You simply need a space between the frequency and amplitude values.



> I presume I enter in all the values between 20Hz and 20kHz in the new file, using the divisions you suggest from my graph?


Yeah, just use the log values from the graph. That would be accurate enough. When you're done, and you take a look at it in REW, if you want more resolution, just add it, no problem.
At the extremes, REW will continue the last value. For example, if at 20Hz you have a -2.00, then that value is used down to 0Hz. Above the highest value it will also continue the last value - but after 20Khz, you don't really care.



> Does it look to you like I should be able to use this cal file ok with my mic to go ahead and take the measurements?


Definitely.

brucek


----------



## Mark DuBerry (Nov 24, 2006)

Great! I'll get down to it tomorrow, given it's 1.30 am here. 

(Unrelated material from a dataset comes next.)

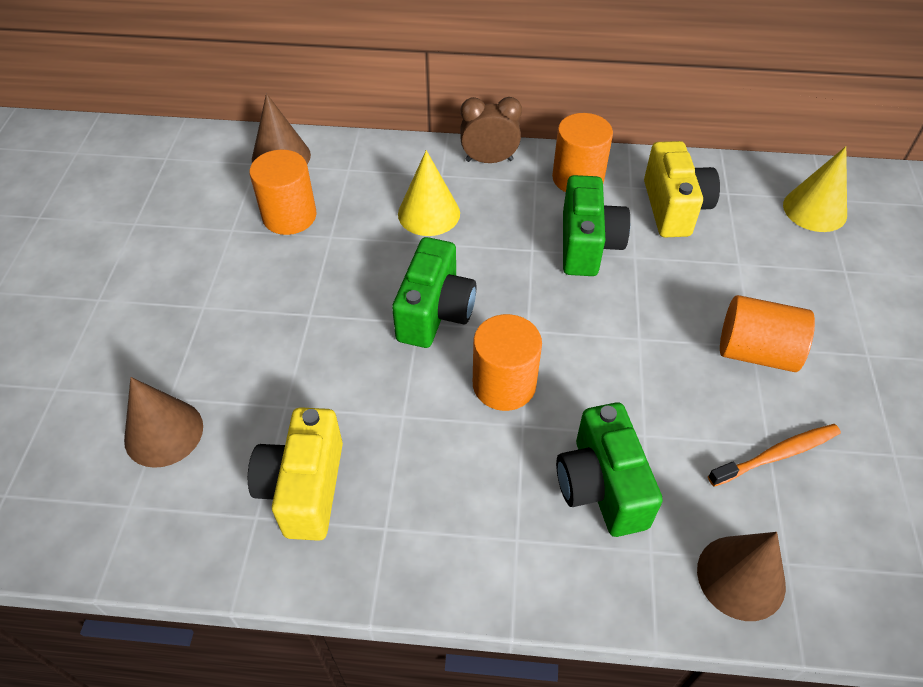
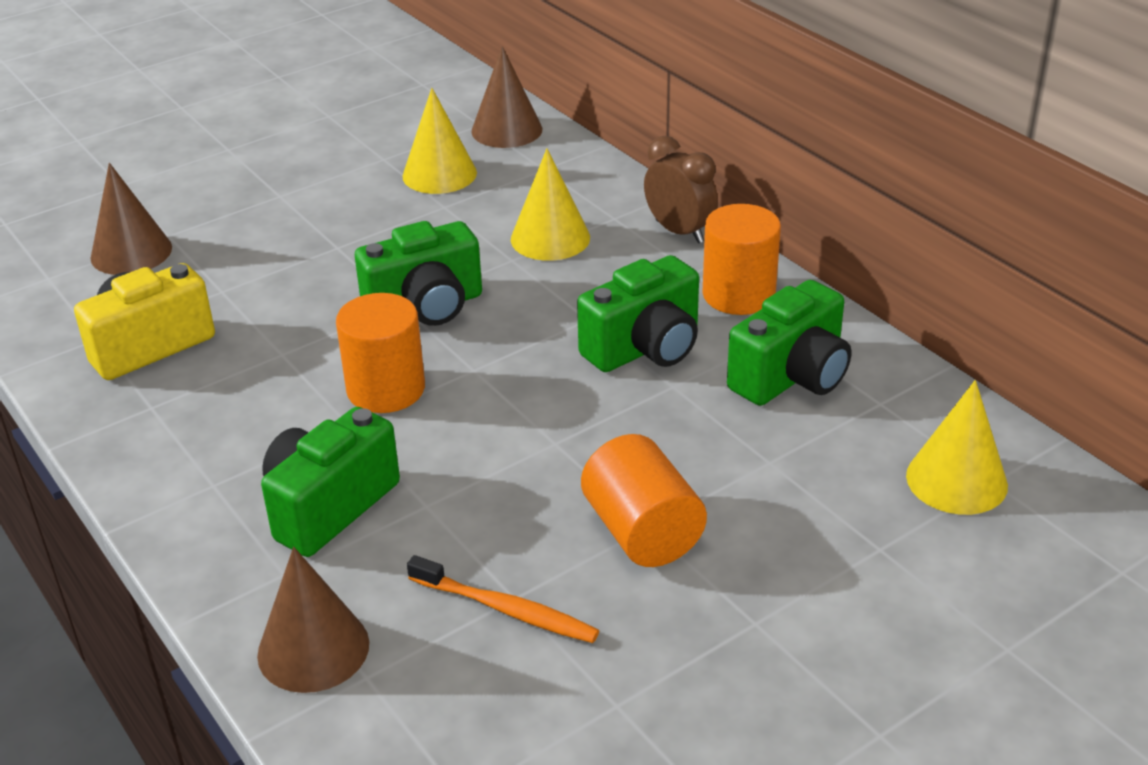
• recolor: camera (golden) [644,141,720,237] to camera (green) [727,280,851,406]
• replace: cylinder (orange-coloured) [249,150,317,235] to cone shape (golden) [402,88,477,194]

Again, I am very grateful for your help brucek. :T

No doubt I'll be back again with more questions when I've done the measurements!

Mark


----------



## Mark DuBerry (Nov 24, 2006)

Hi brucek

I've created the cal file but when I load it into REW I can't see how to adjust the frequency and amplitude values so they look the same as my graph. Also, the 0 amplitude point seems to be fixed at 75 and I can't see how to change that. How do I change the horizontal and vertical values so they look the same as my graph? Sorry if I'm being slow here; it's just I can't see if the graph matches my own in order to confirm whether or not I've created the cal file correctly.

Thanks,
Mark

Edit: I thik I've got it working well enough now. I tried to delete this post but couldn't see how..


----------



## brucek (Apr 11, 2006)

> Also, the 0 amplitude point seems to be fixed at 75


And so it should. It revolves about the target level. If the target is 75, then that is zero. 




> how to adjust the frequency and amplitude values


I guess you figured it out. The Graph Limits icon popup can be used to set any X or Y axis....

Remember when actually taking measures and posting graphs to use a standard of 45dB-105dB vertical.

brucek


----------



## Mark DuBerry (Nov 24, 2006)

> It revolves about the target level. If the target is 75, then that is zero.


I don't understand that, i.e. what the 'target level' actually means but I probably just need to dig further into the programme and the help files to find out. I'm working on it tonight and in my spare time so hopefully I'll get to the actual measuring soon!



> Remember when actually taking measures and posting graphs to use a standard of 45dB-105dB vertical.


Will do. I'll read through all the faqs etc. on the forum to find out the guidelines and do my best to apply them.

Thanks brucek,
Mark


----------



## Mark DuBerry (Nov 24, 2006)

Hi brucek, or whoever else is reading this. I have done some measurements using both the RS 33-4050 meter and my Rode NT1 mic. Here are the results. I hope they're in the correct format; I used a wide frequency range, 20Hz - 20kHz in order to cover the full spectrum.

RS meter:

View attachment 6217



NT1 mic:

View attachment 6218


I didn't apply any smoothing. I'm not sure if that would have been a good idea or not(?)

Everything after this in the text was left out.